TEXT PROVIDED

Dr. Pillai came to Albany to research and teach in the pioneering nanoeconomics program at CNSE. His research is focused on the economic drivers of technological change, including how these drivers influence the rate at which technical advances are made, how government policies can influence the rate of technical change, and the economic impact of these policies.
"Working at CNSE has really driven my research to where it is today," says Dr. Pillai. "As an economist at CNSE, I am given access to invaluable resources. Conversations with scientists and engineers who are making technical advances offer valuable insights into the mechanisms at work in the process of developing these breakthroughs. These insights help us to understand what kind of economic policies or institutional structures would foster innovation and accelerate technological change."
Dr. Pillai's unique research at CNSE is what landed him a prestigious fellowship at the Bureau of Economic Analysis (BEA) in Washington, DC, jointly sponsored by the National Science Foundation (NSF) and the American Statistical Association (ASA). The program, which is designed to improve the collaboration between government and academic research, allows research fellows to come to the BEA to use BEA data and interact with staff.

PROBLEM A
Filter the entries below, keeping each line that contains the string "планирање". The match is case-sensitive.

(Page images and extracted text)

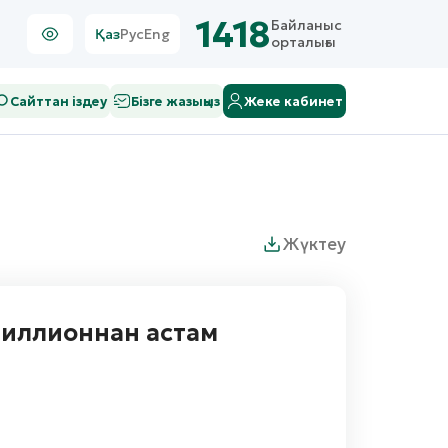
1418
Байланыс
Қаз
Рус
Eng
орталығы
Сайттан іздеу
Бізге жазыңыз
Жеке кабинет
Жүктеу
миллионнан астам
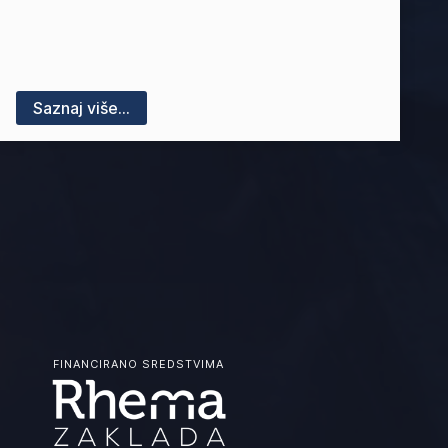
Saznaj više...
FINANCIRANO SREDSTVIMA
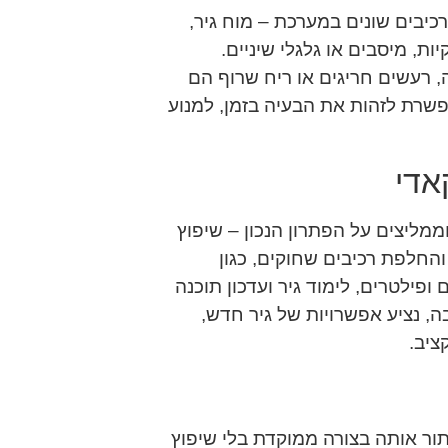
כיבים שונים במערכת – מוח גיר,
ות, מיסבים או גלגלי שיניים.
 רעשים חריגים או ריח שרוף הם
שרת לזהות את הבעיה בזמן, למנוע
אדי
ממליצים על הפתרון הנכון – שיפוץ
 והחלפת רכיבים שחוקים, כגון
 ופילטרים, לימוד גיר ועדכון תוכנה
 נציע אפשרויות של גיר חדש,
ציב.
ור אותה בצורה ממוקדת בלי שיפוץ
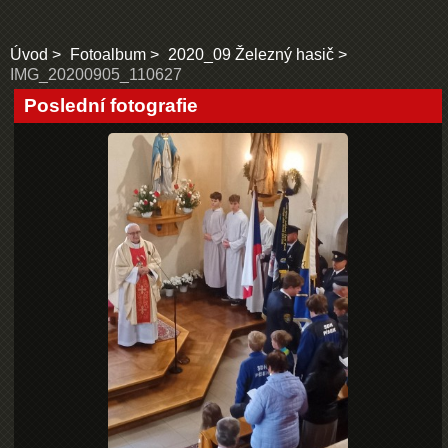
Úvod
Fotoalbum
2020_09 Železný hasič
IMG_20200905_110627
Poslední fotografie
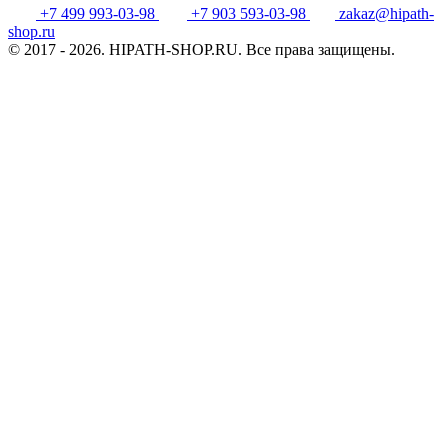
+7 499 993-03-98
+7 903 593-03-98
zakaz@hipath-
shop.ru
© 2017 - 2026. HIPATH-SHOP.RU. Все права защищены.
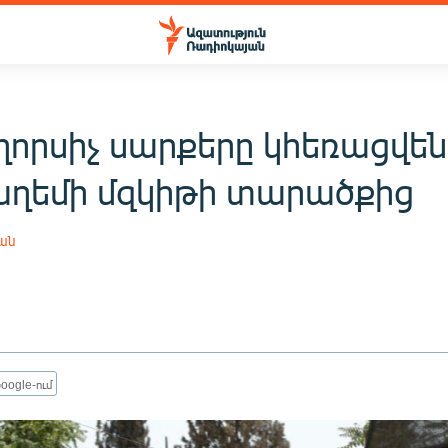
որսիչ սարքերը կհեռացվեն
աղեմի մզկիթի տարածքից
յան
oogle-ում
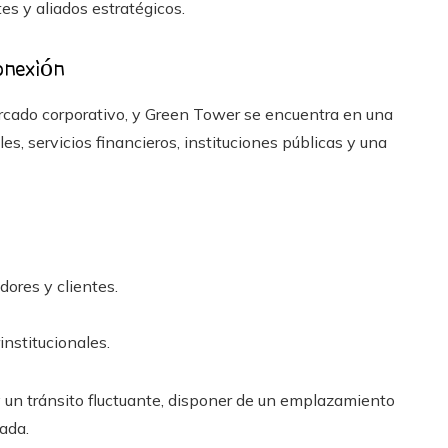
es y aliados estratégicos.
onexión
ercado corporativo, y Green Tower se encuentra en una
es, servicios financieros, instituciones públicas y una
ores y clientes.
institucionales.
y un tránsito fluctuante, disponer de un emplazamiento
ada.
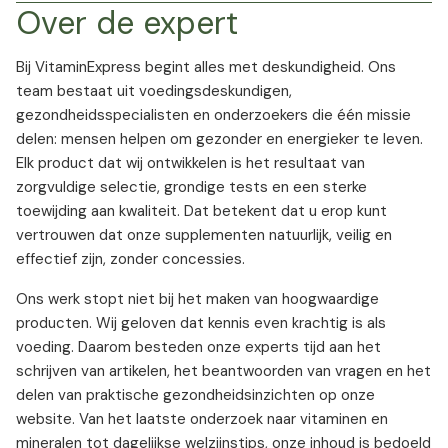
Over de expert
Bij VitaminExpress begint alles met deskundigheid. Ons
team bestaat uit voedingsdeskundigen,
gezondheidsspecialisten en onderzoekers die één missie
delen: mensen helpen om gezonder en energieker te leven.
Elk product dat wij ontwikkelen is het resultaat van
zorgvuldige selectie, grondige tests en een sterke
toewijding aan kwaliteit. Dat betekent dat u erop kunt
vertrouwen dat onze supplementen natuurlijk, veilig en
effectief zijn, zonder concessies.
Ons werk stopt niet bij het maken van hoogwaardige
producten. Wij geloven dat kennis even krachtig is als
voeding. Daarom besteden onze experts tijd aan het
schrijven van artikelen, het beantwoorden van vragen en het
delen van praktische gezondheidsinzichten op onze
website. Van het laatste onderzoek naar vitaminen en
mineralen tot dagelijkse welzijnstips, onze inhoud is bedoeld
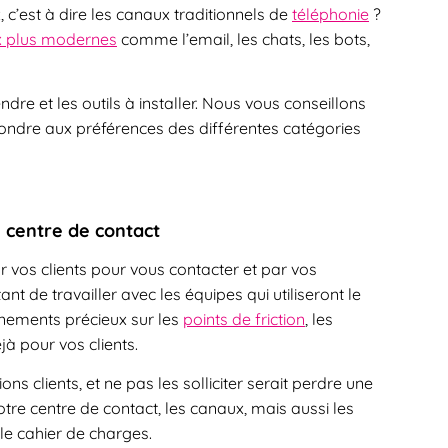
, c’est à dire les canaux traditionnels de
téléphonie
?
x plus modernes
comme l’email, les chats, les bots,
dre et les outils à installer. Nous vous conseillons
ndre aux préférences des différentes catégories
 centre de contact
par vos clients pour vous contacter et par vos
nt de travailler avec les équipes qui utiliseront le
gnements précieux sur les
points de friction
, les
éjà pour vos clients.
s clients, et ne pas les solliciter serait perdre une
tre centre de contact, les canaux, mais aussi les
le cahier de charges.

---

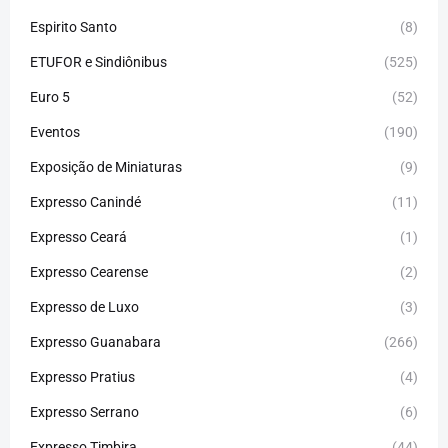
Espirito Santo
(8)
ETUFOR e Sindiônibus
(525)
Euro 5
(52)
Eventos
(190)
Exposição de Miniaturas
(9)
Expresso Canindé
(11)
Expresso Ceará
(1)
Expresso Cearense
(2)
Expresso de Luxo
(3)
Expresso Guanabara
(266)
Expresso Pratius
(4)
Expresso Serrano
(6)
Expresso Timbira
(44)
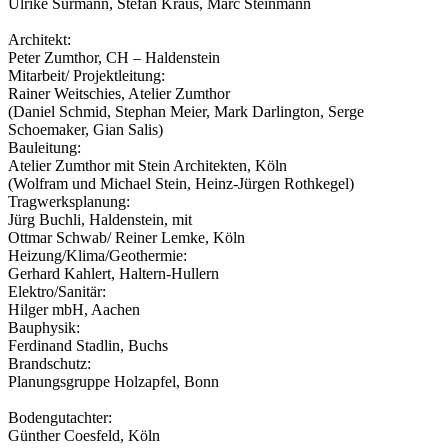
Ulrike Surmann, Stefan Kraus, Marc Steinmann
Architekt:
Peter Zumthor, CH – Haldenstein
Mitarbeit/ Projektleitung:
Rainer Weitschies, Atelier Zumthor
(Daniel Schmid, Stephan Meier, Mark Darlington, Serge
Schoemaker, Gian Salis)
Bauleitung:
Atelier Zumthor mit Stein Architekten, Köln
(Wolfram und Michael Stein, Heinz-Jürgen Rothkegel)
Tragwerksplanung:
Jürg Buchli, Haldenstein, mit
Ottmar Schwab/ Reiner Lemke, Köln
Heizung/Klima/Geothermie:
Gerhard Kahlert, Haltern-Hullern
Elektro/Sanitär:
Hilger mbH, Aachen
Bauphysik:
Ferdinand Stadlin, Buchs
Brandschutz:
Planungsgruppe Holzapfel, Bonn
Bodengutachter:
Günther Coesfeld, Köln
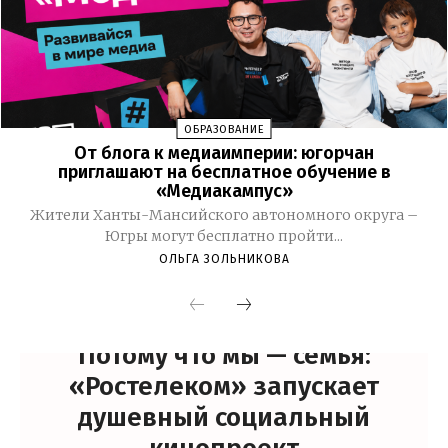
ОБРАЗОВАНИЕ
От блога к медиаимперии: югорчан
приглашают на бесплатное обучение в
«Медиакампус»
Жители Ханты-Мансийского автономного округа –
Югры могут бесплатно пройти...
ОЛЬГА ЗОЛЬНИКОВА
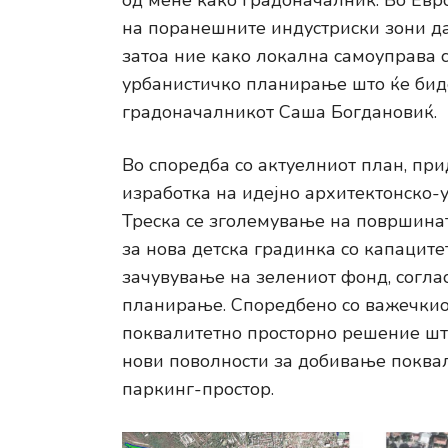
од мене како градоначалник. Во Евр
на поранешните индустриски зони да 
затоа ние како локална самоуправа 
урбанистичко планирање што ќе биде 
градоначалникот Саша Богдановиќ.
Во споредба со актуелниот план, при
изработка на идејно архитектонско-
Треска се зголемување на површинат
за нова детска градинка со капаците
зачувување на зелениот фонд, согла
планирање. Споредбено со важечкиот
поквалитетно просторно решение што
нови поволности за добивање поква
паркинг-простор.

PROBLEM B
According to the passage about Dr. Pillai, which two organizations jointly sponsored his fellowship at the Bureau of Economic Analysis?

WRITTEN RESPONSE A
урбанистичко планирање што ќе биде 
планирање. Споредбено со важечкиот

WRITTEN RESPONSE B
The National Science Foundation (NSF) and the American Statistical Association (ASA).